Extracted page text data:
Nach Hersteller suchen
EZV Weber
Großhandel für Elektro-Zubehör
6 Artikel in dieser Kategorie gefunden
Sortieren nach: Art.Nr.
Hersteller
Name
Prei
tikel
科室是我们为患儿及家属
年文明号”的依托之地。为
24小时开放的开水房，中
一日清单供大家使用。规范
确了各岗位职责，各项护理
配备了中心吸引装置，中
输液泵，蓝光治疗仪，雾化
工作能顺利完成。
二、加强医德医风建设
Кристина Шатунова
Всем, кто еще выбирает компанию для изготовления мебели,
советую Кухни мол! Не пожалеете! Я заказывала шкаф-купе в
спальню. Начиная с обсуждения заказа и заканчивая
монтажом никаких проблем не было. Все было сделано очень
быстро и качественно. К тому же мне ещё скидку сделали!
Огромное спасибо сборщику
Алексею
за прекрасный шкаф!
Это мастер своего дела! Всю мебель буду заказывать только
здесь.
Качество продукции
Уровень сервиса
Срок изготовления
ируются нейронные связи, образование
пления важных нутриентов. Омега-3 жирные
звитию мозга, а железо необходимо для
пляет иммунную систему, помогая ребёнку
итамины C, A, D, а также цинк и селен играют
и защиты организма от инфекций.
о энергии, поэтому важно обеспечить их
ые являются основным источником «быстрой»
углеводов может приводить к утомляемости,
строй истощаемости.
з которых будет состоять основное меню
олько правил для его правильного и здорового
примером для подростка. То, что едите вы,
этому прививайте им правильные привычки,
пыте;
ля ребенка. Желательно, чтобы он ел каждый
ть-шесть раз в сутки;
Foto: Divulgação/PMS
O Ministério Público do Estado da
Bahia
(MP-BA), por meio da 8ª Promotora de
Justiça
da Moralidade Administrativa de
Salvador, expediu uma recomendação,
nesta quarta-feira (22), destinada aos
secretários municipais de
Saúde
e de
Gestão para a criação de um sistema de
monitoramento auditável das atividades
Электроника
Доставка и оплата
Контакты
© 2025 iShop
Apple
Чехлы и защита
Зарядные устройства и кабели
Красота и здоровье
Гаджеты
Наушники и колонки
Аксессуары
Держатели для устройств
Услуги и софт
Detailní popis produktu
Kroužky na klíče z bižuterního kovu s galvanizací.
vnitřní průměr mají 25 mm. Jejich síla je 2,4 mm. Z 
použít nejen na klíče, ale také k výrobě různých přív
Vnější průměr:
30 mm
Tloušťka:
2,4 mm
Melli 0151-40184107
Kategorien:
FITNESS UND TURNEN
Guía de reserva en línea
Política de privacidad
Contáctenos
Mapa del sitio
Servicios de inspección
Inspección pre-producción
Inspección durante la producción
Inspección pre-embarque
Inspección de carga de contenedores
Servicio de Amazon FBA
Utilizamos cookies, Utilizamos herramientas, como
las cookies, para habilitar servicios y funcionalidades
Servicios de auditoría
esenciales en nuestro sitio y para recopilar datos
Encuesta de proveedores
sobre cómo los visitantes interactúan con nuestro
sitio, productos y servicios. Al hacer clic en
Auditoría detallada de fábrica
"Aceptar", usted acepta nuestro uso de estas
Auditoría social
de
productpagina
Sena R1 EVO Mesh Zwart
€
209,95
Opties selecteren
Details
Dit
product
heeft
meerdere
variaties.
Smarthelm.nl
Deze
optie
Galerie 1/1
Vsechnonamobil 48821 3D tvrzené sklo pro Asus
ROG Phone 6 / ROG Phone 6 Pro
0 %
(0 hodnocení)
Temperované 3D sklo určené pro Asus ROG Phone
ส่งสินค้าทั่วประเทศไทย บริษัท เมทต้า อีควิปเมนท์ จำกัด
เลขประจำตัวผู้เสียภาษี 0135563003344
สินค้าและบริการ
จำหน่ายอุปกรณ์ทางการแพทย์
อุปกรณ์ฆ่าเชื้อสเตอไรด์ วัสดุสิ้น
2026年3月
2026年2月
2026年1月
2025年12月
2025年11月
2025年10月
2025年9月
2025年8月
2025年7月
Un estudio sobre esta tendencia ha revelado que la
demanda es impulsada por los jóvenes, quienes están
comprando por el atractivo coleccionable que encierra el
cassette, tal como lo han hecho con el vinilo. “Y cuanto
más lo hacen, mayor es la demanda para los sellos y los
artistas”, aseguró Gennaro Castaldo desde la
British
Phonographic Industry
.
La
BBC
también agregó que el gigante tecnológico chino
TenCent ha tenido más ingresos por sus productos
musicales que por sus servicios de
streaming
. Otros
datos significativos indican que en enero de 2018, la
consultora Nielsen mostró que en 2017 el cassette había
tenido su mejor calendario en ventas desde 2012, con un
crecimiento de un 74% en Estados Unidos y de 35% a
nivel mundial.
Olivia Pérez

• Task to carry out
Extract the lines of the data word for word, starting at the first line and ending at the line that contains "советую Кухни мол!", with both of those lines included.

• Task output
Nach Hersteller suchen
EZV Weber
Großhandel für Elektro-Zubehör
6 Artikel in dieser Kategorie gefunden
Sortieren nach: Art.Nr.
Hersteller
Name
Prei
tikel
科室是我们为患儿及家属
年文明号”的依托之地。为
24小时开放的开水房，中
一日清单供大家使用。规范
确了各岗位职责，各项护理
配备了中心吸引装置，中
输液泵，蓝光治疗仪，雾化
工作能顺利完成。
二、加强医德医风建设
Кристина Шатунова
Всем, кто еще выбирает компанию для изготовления мебели,
советую Кухни мол! Не пожалеете! Я заказывала шкаф-купе в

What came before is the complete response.